Now, Lane has suggested that the need may be arising sooner than the Bank expected.
“While we don’t know what the future may bring,” said Lane at a FinTech conference in February, “we need to move forward to work out what a potential CBDC might look like and how it could be managed, if the decision were ever taken to issue one.”
At that conference, he outlined two scenarios that could potentially prompt Canada’s government to issue the CBDC they’ve been workshopping. The first has to do with physical cash being phased out of Canadian society, creating a new kind of economic disparity, and the second involved cryptocurrencies (or digital currencies controlled by private companies) becoming too popular, creating privacy concerns, or otherwise threatening Canada’s national currency. Economic research from the New York Federal Reserve has supported the idea that CBDCs would be a more private alternative to big tech-controlled digital currencies, like Libra.

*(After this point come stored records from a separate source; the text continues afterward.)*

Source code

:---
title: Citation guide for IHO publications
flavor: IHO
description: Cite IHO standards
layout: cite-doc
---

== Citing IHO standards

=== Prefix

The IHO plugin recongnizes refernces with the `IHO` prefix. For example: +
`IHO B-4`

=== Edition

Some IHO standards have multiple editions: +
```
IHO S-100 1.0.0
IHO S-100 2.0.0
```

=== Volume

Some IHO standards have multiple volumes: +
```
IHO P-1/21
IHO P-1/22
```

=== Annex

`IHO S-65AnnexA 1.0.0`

In a new interview, Lane has said that the first precondition could be met sooner than he initially thought.
“In February, we identified two scenarios that we would want to be prepared for,” he told the Centre for International Governance Innovation, a Canadian think tank. “I would say that in the last nine months we’ve seen developments that look like they’re in the direction of some of those things coming to pass sooner than expected.”
He focused mostly on the first of the two scenarios, saying that the pandemic has made Canadians less inclined to use cash; as for whether this development may outlast COVID-19, Lane isn’t sure: “How much of that is temporary, just associated with the pandemic, and how much of it is the start of a new trend, I think, remains to be seen, but certainly that’s something we’re watching very closely.”
It’s by no means conclusive, but the comment suggests that Canada’s national bank is at least taking a hard look at the CBDC plan it put forward in February.
“There’s a sense [that] definitely things are moving ahead more quickly,” he added. “Although we don’t know how long they’re going to persist, it’s more urgent for us to make sure that we’re ready if we have to be ready. So, our work definitely has to move forward.”
Lane is certainly not alone in asking how long these economic aftershocks are going to persist—luckily for him, the bank’s CBDC contingency plan is still very much in place.